Work instruction: In the court opinion below, what rate of speed is the defendant described as driving?

Document segment:
Content starts

There is of course a distinction in the operation of the mind between a willful injury and a wanton injury, but they are usually treated as legally equivalent one to the other in culpable status. Porterfield v. Life Casualty Co., 242 Ala. 102, 5 So.2d 71, where the cases are cited.
This legal situation has been properly applied to the criminal law when the question is whether a result is voluntary.
We note that in the opinion of the Court of Appeals reference is made to the fact that in wantonness the accused must have actual knowledge that another occupies a position of peril. True, it is sometimes so stated as in the cases they cite, where other aspects of wantonness were not involved. Copeland v. Cent. of Ga. Ry. Co., 213 Ala. 620, 105 So. 809, and in Pratt v. State, 27 Ala. App. 301, 171 So. 393. But it is also as well settled that it is culpable wantonness when the accused has knowledge that some person (any person) is likely to be in a position of danger and with conscious disregard of such known danger, he recklessly proceeds on a dangerous course which causes the disaster, though he may not know whether any person is actually in danger. Godfrey v. Vinson, 215 Ala. 166(6), 110 So. 13; 15 Ala.Dig. Negligence, p. 301, 11.
So the controversy here is not only whether defendant in running his automobile against deceased, if he did so, did an act which ordinarily in the usual course of events would cause death or great bodily harm — that would be conceded; but whether he did so voluntarily, which carries the thought also of wantonness. More particularly, it is whether it was culpable wantonness if defendant saw a situation which indicated to him the fact that someone was probably on the highway at night in a dangerous position on or about a motor car of some kind facing him with headlights shining, and well over on his proper side of the road, and when it was raining in a downpour, when he had no windshield wiper operating, and his vision was dimmed, to drive at an excessive rate of speed (forty to sixty-five miles an hour) on a straight road, but on the wrong side, contrary to section 9, Title 36, Code of 1940, so close to the standing car plainly ahead as to sidesweep it and thereby strike deceased and cause his death. There was evidence from which the jury could find that those facts occurred as set out in the opinion of the Court of Appeals, and that defendant saw such a situation.
It is not for us nor the Court of Appeals to find whether that was a wanton act equivalent to a voluntary killing in considering the affirmative charge. But we think that the question was one for the jury.
It results that the judgment of the Court of Appeals reversing the judgment of the trial court must be affirmed because of their holding that the verdict is contrary to the great weight of the evidence, but we do not agree with the Court of Appeals that the affirmative charge should have been given defendant.
Corrected and affirmed.
GARDNER, C. J., and THOMAS, BOULDIN, LIVINGSTON, and STAKELY, JJ., concur.

Content ends

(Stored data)
Content starts

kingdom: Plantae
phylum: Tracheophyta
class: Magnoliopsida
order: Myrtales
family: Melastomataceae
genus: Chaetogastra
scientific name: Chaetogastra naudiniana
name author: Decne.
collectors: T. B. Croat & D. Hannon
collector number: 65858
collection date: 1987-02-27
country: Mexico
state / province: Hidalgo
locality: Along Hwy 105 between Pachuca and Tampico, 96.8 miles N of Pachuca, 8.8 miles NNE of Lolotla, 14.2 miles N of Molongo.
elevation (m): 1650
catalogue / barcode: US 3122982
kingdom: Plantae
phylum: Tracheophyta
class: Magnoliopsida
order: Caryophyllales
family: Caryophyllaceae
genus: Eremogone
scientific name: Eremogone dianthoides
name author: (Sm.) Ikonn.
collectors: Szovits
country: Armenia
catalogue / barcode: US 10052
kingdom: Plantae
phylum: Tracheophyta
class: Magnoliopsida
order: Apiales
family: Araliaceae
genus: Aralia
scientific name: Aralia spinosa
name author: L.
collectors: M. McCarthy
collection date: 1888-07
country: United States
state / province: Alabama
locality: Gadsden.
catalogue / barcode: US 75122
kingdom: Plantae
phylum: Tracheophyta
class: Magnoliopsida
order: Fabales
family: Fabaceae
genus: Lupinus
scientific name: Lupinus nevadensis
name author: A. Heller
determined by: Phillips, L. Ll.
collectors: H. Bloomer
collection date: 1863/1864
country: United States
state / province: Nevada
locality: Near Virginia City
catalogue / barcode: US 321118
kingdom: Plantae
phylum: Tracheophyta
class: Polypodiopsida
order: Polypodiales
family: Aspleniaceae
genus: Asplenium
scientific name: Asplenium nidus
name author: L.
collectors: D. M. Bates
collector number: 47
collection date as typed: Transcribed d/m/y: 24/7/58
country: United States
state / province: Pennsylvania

Content ends

Task solution: Forty to sixty-five miles an hour.